Chinas Immobilienkrise vertieft sich – Vankes Rekordverlust stellt Systemstabilität infrage
Mit einem Jahresverlust von 49,5 Mrd. Yuan (6,8 Mrd. USD) meldete der börsennotierte Immobilienkonzern China Vanke am 31. März das schlechteste Ergebnis seit seiner Börsennotierung 1991. Die Quartalszahlen für Q4 2024 implizieren einen Verlust von über 32 Mrd. Yuan – ein Rückschlag, der sämtliche Hoffnungen auf eine Stabilisierung des Immobilienmarktes jäh dämpft.
Vanke galt lange als halbwegs solider Akteur in einem zunehmend ausgedünnten Markt. Als fünftgrößter Entwickler Chinas mit rund 130.000 Mitarbeitenden, staatlicher Rückendeckung und vergleichsweise moderater Verschuldung hatte das Unternehmen bis zuletzt als „zu stabil zum Scheitern“ gegolten. Doch mit dem Einbruch der Verkaufszahlen – der niedrigste Stand seit über zehn Jahren – geriet auch Vanke unter Druck. Anfang Februar griff die Stadtregierung ein: Der Mehrheitsaktionär Shenzhen Metro Group stellte 2,8 Mrd. Yuan zur Verfügung. Trotzdem reichte die Liquidität nicht aus, um die Lage zu stabilisieren.
Chinas Immobilienmarkt, einst ein zentraler Wachstumstreiber, steckt seit 2020 in einer strukturellen Krise. Die Einführung der sogenannten „drei roten Linien“ – regulatorische Obergrenzen für Verschuldung und Liquiditätskennzahlen – entzog vielen Entwicklern die Finanzierung. Evergrande, Country Garden und Sunac mussten bereits Insolvenz anmelden. Vankes Absturz reiht sich nun in diese Liste ein – mit besonderem Gewicht, weil es bisher als Überlebender der Krise galt.
Die Ursachen liegen tiefer: Jahrzehntelang befeuerte der Urbanisierungsschub – von einem Drittel städtischer Bevölkerung 1998 auf über zwei Drittel heute – eine spekulative Investitionswelle. Der Immobiliensektor machte zu Spitzenzeiten rund ein Viertel des BIP aus, Wohnungen bildeten fast 80 % der privaten Vermögenswerte. Parallel wuchs ein Schattenbankensystem, das mit Vorverkäufen, Hebelfinanzierung und intransparenten Verbindlichkeiten operierte.

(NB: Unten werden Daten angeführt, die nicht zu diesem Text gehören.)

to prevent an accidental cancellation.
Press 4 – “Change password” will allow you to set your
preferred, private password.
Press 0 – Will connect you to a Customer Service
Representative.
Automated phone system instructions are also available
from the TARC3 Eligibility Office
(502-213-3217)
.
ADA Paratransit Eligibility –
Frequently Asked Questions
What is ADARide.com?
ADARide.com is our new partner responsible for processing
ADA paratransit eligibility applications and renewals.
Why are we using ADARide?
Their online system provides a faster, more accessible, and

Die staatlichen Maßnahmen zur Eindämmung dieser Überhitzung trafen auf eine bereits angeschlagene Branche, deren Projektpipeline zum Erliegen kam. 400 Mio. Quadratmeter neu gebauter Wohnraum stehen seit Mitte 2024 leer. Gleichzeitig stieg die Verschuldung der Haushalte auf 145 % des verfügbaren Einkommens. Die Folge: Zahlungsrückstände bei Hypotheken, Notverkäufe und ein weiter fallender Markt.
Zwar reagierte Peking 2022 mit einem Unterstützungsprogramm über 200 Mrd. Yuan für blockierte Projekte und Lockerungen bei Hypothekenkonditionen, doch die Wirkung bleibt begrenzt. Selbst weitere Zinssenkungen der People’s Bank of China – die Leitzins liegt bereits bei 1,5 % – dürften an der strukturellen Schwäche wenig ändern.
Der Markt ist überversorgt, das Vertrauen der Käufer erschüttert, und der Reformwille der Regierung stößt auf systemische Grenzen. Die Überlegung, in Metropolen wie Shanghai oder Peking Aufenthaltsgenehmigungen für Nicht-Einheimische zu lockern oder zwischen Erst- und Zweitimmobilien zu unterscheiden, zeigt, wie weit die Regierung mittlerweile zu gehen bereit ist. Doch der Absturz eines Schwergewichts wie Vanke markiert mehr als nur eine Unternehmenskrise – er rückt das Fundament des chinesischen Wachstumsmodells ins Zentrum der Zweifel.